多类文本分类-带有TF / IDF矢量化器的训练分类器

时间:2019-11-25 21:03:46

标签: python scikit-learn nlp text-processing

我对NLP还是陌生的,但现在我们在课堂上遇到了多类文本分类任务。数据集包含文档的第一页,这些文档需要分类为24个主题中的1个或多个。每个文档文本在表中都是一行。

我尝试实现TD / IDF vorctorizer,现在分类器返回错误“ ValueError:设置具有序列的数组元素。”

即使它试图告诉我到底出了什么问题,我也无法缠住它,我不确定该怎么办以及我的TF / IDF是否正确。

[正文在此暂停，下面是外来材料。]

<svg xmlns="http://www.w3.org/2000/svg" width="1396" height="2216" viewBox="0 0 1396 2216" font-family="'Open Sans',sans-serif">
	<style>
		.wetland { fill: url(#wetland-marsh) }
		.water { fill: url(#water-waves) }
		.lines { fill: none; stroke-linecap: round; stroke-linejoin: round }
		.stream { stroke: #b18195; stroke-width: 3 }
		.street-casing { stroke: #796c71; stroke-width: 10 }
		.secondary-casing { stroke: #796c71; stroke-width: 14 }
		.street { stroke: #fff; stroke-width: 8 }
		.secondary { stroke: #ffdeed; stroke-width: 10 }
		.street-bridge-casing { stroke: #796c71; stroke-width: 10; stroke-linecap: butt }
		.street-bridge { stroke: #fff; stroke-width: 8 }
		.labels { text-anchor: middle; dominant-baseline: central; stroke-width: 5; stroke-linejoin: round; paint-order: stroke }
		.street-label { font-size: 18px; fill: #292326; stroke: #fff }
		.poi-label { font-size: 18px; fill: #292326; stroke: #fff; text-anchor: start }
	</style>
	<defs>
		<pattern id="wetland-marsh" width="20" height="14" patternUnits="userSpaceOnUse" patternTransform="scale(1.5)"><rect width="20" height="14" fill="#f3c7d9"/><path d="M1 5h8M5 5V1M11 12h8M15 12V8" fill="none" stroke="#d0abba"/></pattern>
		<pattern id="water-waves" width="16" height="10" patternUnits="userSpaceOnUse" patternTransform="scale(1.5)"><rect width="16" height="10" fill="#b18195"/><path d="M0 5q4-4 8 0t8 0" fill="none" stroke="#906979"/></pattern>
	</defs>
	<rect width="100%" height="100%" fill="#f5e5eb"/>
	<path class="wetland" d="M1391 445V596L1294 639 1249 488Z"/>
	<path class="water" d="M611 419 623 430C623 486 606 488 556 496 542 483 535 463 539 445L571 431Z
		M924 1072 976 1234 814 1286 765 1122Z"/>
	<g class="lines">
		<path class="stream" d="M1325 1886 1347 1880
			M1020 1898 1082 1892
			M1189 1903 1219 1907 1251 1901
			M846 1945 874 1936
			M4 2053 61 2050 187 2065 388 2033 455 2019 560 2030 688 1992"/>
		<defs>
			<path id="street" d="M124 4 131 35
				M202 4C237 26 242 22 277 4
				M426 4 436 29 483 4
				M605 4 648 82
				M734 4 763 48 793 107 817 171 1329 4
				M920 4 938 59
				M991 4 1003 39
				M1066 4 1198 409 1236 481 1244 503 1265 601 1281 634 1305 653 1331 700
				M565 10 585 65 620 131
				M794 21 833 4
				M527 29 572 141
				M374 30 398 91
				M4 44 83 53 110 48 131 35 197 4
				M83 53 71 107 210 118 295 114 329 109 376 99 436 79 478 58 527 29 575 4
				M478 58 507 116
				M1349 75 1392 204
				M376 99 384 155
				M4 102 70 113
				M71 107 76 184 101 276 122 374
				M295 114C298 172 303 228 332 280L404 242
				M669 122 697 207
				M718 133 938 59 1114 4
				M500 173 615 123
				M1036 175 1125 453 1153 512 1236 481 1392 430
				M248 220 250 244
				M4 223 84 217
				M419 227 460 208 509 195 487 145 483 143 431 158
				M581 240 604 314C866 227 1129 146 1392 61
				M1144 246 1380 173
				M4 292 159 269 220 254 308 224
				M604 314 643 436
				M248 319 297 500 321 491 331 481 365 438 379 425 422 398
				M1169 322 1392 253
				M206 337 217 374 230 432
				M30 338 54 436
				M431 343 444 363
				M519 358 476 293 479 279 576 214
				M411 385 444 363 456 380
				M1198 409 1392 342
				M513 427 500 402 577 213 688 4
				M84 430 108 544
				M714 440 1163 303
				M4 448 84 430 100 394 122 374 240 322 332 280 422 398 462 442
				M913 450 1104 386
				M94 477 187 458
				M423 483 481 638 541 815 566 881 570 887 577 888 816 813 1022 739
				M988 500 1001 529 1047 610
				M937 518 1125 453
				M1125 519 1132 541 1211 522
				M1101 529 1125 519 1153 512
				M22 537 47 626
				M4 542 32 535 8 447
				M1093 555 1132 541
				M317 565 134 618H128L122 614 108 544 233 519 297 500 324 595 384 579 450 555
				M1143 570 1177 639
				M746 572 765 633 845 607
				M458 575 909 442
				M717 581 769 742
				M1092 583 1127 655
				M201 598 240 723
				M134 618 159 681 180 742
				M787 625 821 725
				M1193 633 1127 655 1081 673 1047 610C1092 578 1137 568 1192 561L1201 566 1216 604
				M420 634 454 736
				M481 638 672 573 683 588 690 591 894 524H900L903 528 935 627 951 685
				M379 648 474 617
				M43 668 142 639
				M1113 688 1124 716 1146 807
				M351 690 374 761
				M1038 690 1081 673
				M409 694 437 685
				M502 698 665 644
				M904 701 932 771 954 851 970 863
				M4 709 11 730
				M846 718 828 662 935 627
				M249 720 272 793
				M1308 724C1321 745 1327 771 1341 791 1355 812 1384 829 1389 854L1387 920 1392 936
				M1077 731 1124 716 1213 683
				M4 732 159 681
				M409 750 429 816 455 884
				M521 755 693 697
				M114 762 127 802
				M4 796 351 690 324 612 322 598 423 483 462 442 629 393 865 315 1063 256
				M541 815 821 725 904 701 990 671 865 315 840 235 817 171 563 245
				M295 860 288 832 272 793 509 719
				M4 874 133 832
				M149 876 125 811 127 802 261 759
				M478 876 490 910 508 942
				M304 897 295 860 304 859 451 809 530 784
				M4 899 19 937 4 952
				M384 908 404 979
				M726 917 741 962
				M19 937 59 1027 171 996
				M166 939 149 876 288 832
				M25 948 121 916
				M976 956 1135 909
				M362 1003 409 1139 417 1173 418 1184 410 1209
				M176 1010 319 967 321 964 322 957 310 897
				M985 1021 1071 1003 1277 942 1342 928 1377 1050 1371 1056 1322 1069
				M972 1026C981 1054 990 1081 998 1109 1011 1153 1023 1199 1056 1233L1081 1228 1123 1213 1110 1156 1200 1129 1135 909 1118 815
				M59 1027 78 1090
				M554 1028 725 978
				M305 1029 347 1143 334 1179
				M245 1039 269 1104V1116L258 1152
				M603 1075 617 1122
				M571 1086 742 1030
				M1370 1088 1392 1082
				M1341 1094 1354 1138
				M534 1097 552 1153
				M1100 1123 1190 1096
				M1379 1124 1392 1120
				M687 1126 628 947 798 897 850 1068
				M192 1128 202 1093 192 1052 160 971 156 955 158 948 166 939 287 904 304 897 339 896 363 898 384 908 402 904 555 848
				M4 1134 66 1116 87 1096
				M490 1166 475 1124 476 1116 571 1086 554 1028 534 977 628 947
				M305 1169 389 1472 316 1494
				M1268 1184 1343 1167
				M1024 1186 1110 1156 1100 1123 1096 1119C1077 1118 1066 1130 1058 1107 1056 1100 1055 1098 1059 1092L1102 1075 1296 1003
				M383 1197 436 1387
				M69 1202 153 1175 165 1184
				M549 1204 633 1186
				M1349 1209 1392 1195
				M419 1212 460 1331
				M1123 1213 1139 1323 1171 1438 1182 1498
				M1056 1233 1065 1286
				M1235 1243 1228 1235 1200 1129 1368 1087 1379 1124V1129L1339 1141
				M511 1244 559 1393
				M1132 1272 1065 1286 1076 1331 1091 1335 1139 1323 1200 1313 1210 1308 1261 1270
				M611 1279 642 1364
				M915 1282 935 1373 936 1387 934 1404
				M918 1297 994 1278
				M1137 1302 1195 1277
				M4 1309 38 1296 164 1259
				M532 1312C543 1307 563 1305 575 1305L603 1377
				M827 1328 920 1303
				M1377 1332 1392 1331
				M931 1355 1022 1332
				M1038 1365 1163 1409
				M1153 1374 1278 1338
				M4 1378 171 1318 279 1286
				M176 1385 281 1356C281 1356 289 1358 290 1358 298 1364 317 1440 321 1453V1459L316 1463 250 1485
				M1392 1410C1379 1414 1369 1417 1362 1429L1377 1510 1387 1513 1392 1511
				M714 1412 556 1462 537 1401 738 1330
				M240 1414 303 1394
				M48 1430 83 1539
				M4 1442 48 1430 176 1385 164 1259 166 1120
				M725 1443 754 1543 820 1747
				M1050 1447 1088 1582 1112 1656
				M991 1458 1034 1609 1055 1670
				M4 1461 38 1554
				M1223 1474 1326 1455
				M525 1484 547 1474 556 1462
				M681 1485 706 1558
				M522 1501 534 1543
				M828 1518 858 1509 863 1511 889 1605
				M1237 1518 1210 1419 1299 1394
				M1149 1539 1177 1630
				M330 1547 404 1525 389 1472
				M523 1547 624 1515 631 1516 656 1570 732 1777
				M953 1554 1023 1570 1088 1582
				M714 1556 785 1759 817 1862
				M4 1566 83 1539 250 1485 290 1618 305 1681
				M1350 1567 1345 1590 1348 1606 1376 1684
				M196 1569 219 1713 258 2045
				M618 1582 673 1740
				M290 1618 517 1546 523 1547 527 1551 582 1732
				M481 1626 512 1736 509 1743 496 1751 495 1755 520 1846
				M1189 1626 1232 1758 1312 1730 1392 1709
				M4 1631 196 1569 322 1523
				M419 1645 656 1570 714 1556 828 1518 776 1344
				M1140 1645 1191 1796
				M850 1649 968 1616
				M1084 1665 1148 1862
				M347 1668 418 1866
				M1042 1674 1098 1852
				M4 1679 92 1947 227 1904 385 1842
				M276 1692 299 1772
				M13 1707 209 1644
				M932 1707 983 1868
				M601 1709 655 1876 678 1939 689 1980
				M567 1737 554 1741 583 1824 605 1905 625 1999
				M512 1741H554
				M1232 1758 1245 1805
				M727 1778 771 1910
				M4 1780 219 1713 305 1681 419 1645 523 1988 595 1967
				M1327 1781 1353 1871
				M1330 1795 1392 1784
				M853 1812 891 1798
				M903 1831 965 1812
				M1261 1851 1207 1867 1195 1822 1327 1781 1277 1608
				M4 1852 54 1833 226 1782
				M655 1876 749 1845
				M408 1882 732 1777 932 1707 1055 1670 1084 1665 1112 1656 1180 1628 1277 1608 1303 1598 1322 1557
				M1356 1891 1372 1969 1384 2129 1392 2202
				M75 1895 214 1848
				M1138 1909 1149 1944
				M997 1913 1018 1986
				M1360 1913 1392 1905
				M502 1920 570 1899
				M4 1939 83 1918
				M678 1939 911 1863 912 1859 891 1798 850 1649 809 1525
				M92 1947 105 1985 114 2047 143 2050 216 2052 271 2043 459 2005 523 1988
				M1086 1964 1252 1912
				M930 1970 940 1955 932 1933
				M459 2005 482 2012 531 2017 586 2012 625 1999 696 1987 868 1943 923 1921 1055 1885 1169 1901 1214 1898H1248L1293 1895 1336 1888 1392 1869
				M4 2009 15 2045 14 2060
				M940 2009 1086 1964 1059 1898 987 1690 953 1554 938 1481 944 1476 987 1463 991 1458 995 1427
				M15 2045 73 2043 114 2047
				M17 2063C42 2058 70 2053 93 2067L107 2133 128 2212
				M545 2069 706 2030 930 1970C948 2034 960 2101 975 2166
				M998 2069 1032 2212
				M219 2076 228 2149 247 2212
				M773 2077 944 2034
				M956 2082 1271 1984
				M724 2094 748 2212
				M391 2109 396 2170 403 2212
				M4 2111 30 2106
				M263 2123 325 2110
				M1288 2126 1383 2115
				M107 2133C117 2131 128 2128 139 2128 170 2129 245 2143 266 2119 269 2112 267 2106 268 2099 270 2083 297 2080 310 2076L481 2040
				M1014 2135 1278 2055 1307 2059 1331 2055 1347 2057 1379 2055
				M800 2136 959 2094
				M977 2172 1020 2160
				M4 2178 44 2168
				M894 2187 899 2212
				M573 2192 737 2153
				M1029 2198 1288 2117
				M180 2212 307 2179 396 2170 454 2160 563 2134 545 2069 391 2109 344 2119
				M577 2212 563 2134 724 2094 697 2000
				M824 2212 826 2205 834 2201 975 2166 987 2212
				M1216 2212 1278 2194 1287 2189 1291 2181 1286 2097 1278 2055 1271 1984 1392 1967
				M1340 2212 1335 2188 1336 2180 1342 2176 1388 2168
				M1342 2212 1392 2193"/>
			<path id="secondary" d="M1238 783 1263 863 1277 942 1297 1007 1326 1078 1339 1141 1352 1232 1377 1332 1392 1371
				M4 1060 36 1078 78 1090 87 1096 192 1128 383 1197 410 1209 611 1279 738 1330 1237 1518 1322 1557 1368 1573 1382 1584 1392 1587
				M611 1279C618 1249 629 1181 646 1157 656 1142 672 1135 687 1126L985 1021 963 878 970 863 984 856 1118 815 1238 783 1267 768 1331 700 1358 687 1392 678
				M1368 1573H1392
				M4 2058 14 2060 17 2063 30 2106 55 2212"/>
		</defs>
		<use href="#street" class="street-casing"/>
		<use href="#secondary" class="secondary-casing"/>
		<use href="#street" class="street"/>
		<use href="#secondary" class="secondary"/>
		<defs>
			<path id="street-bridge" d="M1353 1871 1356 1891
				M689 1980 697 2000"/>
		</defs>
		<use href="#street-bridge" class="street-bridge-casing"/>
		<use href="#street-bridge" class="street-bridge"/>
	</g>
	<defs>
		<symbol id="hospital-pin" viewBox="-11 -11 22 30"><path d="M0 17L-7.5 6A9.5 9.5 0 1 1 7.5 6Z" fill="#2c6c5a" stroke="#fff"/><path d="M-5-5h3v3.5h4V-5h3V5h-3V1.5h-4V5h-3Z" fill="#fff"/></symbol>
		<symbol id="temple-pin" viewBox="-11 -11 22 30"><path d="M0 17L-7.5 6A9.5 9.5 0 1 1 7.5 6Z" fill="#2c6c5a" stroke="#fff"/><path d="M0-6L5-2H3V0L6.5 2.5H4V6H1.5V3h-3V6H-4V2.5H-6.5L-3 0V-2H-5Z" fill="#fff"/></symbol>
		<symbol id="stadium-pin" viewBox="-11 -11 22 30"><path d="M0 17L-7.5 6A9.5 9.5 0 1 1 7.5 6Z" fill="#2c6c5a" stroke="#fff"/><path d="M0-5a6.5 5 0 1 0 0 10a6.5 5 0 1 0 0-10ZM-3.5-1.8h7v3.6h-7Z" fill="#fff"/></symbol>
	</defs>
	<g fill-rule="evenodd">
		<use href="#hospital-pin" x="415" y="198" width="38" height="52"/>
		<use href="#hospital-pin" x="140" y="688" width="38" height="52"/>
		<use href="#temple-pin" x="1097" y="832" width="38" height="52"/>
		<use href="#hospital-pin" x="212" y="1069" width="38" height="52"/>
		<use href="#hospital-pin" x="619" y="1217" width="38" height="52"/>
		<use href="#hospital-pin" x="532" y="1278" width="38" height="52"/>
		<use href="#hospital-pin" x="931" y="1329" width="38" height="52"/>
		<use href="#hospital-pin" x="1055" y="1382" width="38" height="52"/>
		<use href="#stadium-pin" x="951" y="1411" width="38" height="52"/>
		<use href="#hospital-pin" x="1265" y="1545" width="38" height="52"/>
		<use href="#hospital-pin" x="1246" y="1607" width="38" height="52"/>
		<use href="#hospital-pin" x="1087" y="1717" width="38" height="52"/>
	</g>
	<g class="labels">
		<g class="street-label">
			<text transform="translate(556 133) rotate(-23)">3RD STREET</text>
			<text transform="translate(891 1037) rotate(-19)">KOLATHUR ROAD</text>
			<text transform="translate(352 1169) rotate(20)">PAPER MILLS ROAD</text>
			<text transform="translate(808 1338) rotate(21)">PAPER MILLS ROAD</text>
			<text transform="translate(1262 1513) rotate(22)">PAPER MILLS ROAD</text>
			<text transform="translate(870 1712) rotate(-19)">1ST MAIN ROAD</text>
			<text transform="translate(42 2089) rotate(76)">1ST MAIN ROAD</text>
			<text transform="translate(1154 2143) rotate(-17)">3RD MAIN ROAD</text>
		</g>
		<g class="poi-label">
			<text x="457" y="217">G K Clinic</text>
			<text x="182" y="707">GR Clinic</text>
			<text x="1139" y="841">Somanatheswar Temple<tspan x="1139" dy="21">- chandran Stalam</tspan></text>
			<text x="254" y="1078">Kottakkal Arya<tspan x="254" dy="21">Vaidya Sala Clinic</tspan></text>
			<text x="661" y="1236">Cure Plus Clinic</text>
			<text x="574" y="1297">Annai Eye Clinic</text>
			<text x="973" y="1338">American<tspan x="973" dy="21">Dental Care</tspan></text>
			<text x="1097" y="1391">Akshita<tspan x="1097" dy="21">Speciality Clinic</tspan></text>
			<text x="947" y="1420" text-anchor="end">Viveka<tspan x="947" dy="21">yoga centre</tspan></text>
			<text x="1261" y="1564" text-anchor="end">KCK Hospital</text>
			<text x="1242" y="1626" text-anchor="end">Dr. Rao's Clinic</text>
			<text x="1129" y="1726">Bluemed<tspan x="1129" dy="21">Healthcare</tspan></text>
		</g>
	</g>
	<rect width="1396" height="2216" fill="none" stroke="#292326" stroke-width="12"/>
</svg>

这让我想到,矢量化器将为每个条目在矩阵中产生不同数量的列,对吗?分类器该如何使用?

这是我的代码:

import pandas as pd
import sklearn.model_selection as ms
import numpy as np
import re
import nltk
from nltk.corpus import stopwords
from nltk.tokenize import sent_tokenize, word_tokenize

X_train = pd.read_csv('train_values.csv', nrows=3, delimiter=',', engine='c')

#tokenize 
from nltk.tokenize import RegexpTokenizer
tokenizer = RegexpTokenizer(r'\w+')
X_train['doc_text'] = X_train['doc_text'].apply(lambda x: tokenizer.tokenize(x.lower()))

#remove words
stopwords = set(stopwords.words('english'))
def remove_stopwords(text):
    words = [w for w in text if w not in stopwords]
    return words

#convert to list - otherwise vectorizer returns "'list' object has no attribute 'lower'"
X_train_list = X_train['doc_text'].tolist()

# compute TF/IDF
from sklearn.feature_extraction.text import TfidfVectorizer

X_train_n = []

for i in X_train_list:  
    vectorizer=TfidfVectorizer(use_idf=True)
    fitted_vectorizer=vectorizer.fit(i)
    vectorizer_vectors=fitted_vectorizer.transform(i)
    X_train_n.append(vectorizer_vectors)

y_train = pd.read_csv('train_labels.csv', nrows=3, delimiter=',', engine='c')
y_train_n = y_train.drop('row_id', axis=1)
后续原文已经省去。